One of the most common conversations at advisor conferences concerns how badly mutual fund investors do and how badly they need our help to close the gap. When you put these two facts together--the Behavior Gap and the 83% of assets--it's time we face a very large elephant in the room. As Phillips suggested, if 83% of mutual fund investors are getting advice from advisors and are doing poorly, maybe we advisors are part of the problem.

After seeing Phillips' piece, I read an article by Jason Zweig of The Wall Street Journal that discussed how advisors--not only investors--buy high and sell low. To demonstrate his point, Zweig highlighted how advisors who used TD Ameritrade had an average of 26% of client assets in bonds or cash in October 2007 (the market high), but then on March 9, 2009 (the market low), advisors had "jacked up their bonds and cash to 51%."

Based on my own mistakes and the ones I see other advisors make, it's obvious that we're just as prone, maybe even more so, to making the classic behavioral mistakes.
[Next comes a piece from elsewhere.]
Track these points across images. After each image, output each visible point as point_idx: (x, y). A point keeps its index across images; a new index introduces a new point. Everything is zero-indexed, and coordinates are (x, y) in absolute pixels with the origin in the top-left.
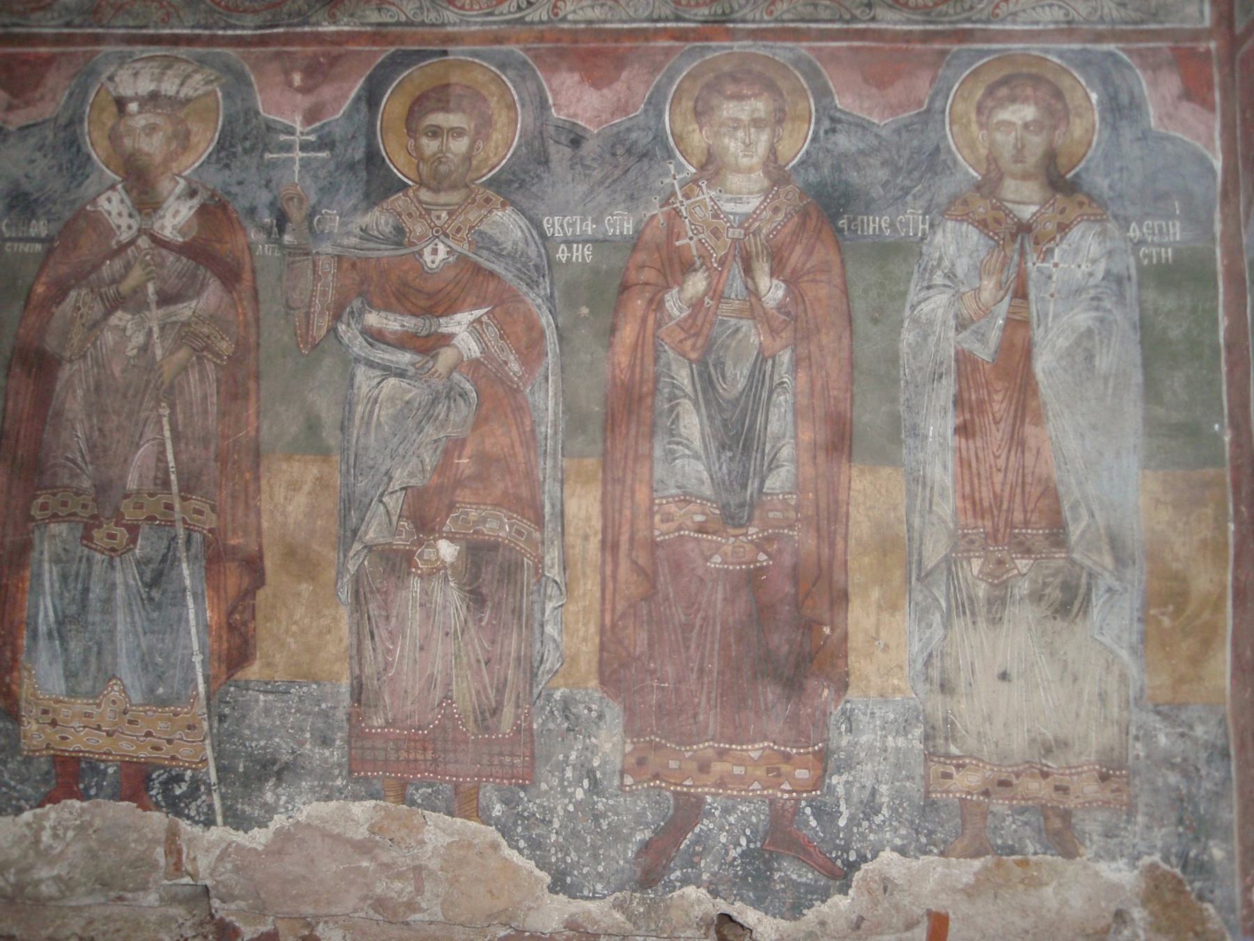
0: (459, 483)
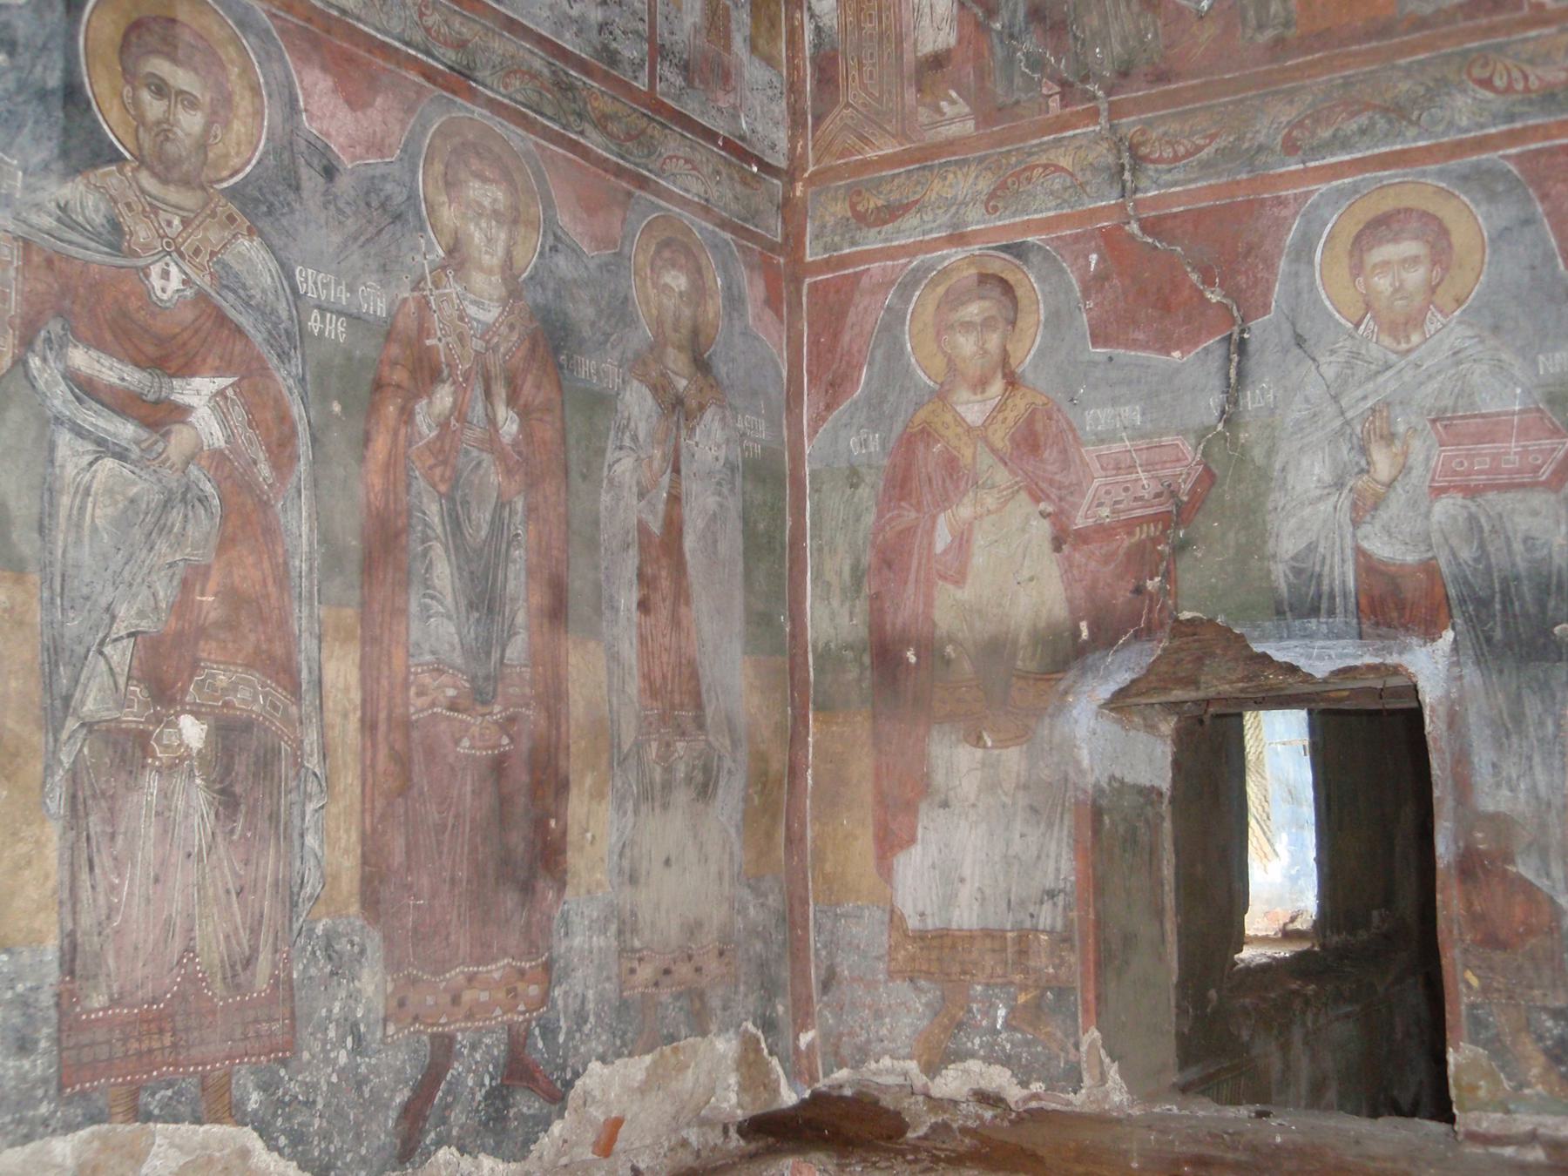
0: (202, 632)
We're often overconfident in our abilities because overconfidence bias is a problem of experts, and who better to think of oneself as an expert than a financial advisor? We may also be prone to make these behavioral mistakes because we spend so much time thinking, talking, and researching to stay informed.

For anyone who thinks I'm doing a hatchet job on our profession, please know that's not the point. My goal for myself and my hope for our industry is to acknowledge that these mistakes happen and to be honest with ourselves and our clients about why they happen. I know there's a tendency when we read things like this to point fingers at all the other advisors and say, "It's not me," but given the facts, there's certainly plenty of room for all of us to improve in 2011.